There’s no specific time that is a ‘one-size fits all’ for putting an Advance Care Plan in place, however, it can create more positive health outcomes when it needs to be employed.

 “It would be a relief for the medical system to know that there’s someone else putting the plan together. There’s so much on the medical professionals to do so much on top of what they are qualified to do.

“I think what would be helpful is to have clear communication about where to refer to, and access any advance care planning documents quickly. When we were doing this study looking at medical records, we noticed we had to do a lot of digging to find information about patients’ preferences for end-of-life care…If we couldn’t find the information, and we spent the five minutes we had, then there’s a fair chance that this is not happening,” Dr Russell concluded.

Dr Russell and Ms Brean, along with a team of health care professionals researched how end-of-life care documentation was recorded in their study Cancer Decedents’ Hospital End-of-Life Care Documentation: A Retrospective Review of Patient Records.

“End-of-life care is defined ‘12 months before death’. It’s quite hard to predict. An Advance Care Plan can include an individual’s beliefs, values and preferences in relation to future care decisions,” Ms Brean explained.

Conducted in a hospital setting, looking through deceased patients’ records, the study found that while Advanced Care Planning documentation was low, evidence of related discussions was present in all patient records, indicating a high frequency of end-of-life care discussions.

Dr Russell notes there are various ways health care professionals, patients and carers broach the topic of end-of-life care together, however it may not be put on paper.

“What we see written doesn’t necessarily reflect what is happening. During conversations with clinicians we found that typically grief support is not documented, but it’s happening in palliative care settings through conversation.

 “A lot of external support information is not documented, but it doesn’t mean that patients did not have support. Even if they didn’t have a family member, neighbours can be very supportive, but we don’t tend to record that. So what is needed here is some more clarity and coordination of care,” Dr Russell said.

Upon reflection of their findings, Ms Brean and Dr Russell explain that although this particular study was conducted within a hospital setting, hospitals may not be the most ideal place to have conversations about Advance Care Planning.

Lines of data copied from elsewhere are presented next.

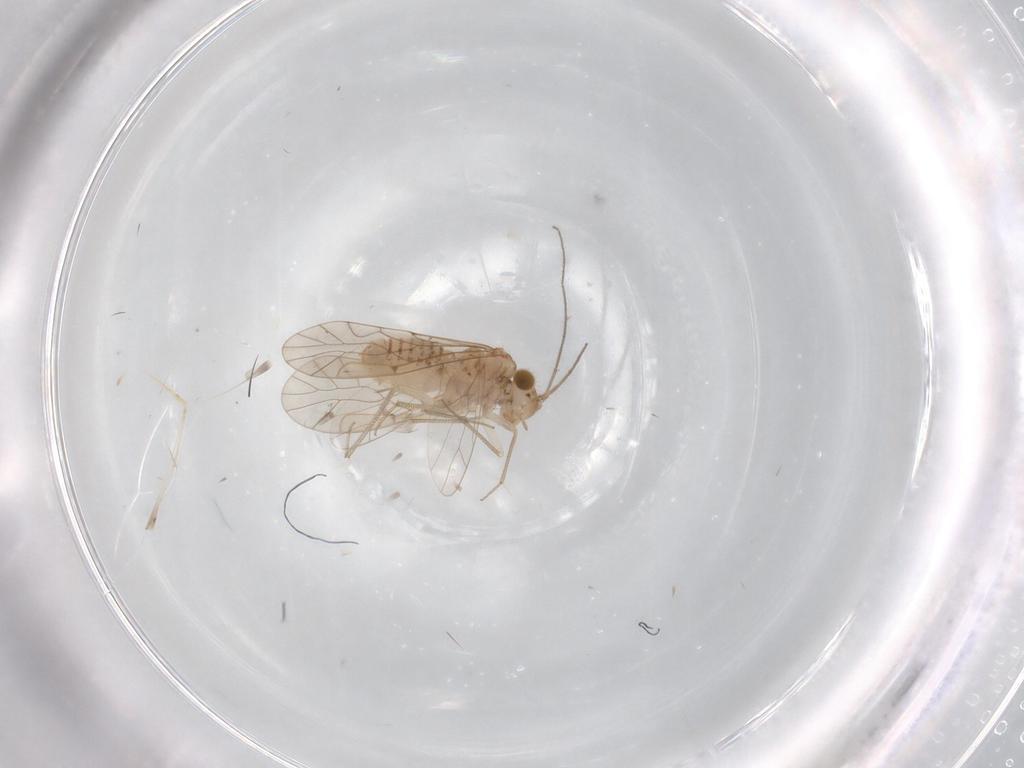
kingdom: Animalia
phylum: Arthropoda
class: Insecta
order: Psocodea
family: Lachesillidae
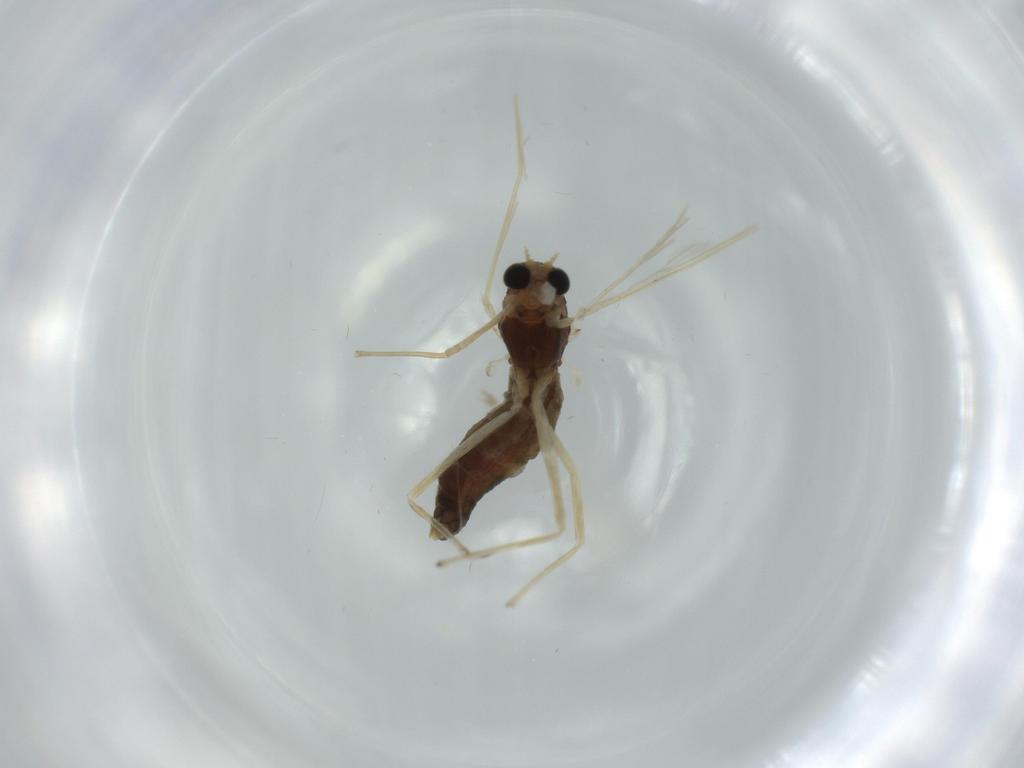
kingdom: Animalia
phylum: Arthropoda
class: Insecta
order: Diptera
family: Chironomidae
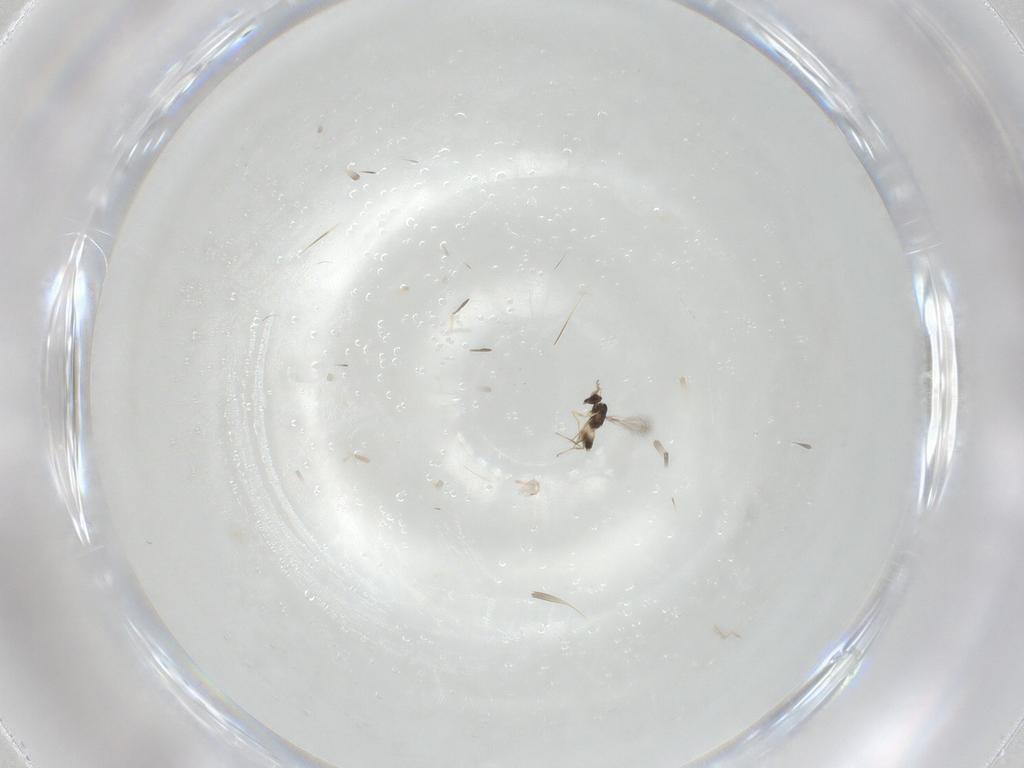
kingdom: Animalia
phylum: Arthropoda
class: Insecta
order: Hymenoptera
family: Mymaridae
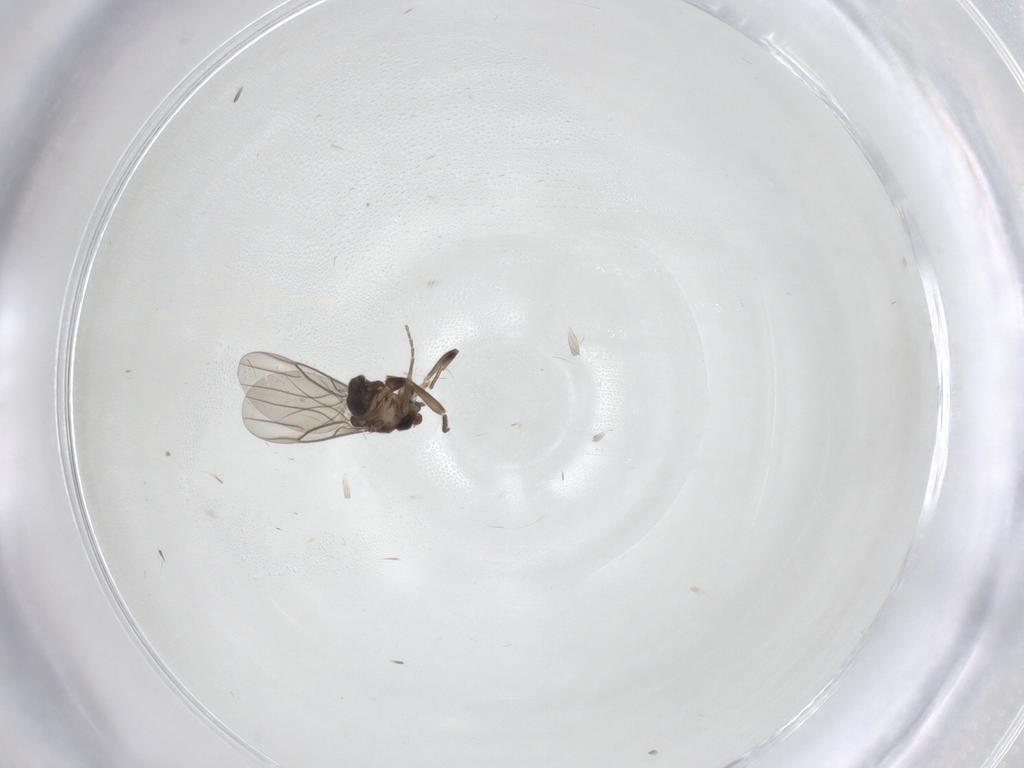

“Hospitals may be the only place these conversations happen, but if it’s a medical crisis, or if it’s a new diagnosis, or if it’s something that comes as a shock, that’s really hard. Hospitals are generally stressful places; you might wait around a long time, and then you may not actually hear what is said, because of the environment. So topics about end-of-life care and Advance Care Planning don’t necessarily flow,” Ms Brean said.

“Safe and high-quality health care involves respecting people’s wishes and choices about their health and clinical care during their illness trajectory and at the end of their life.”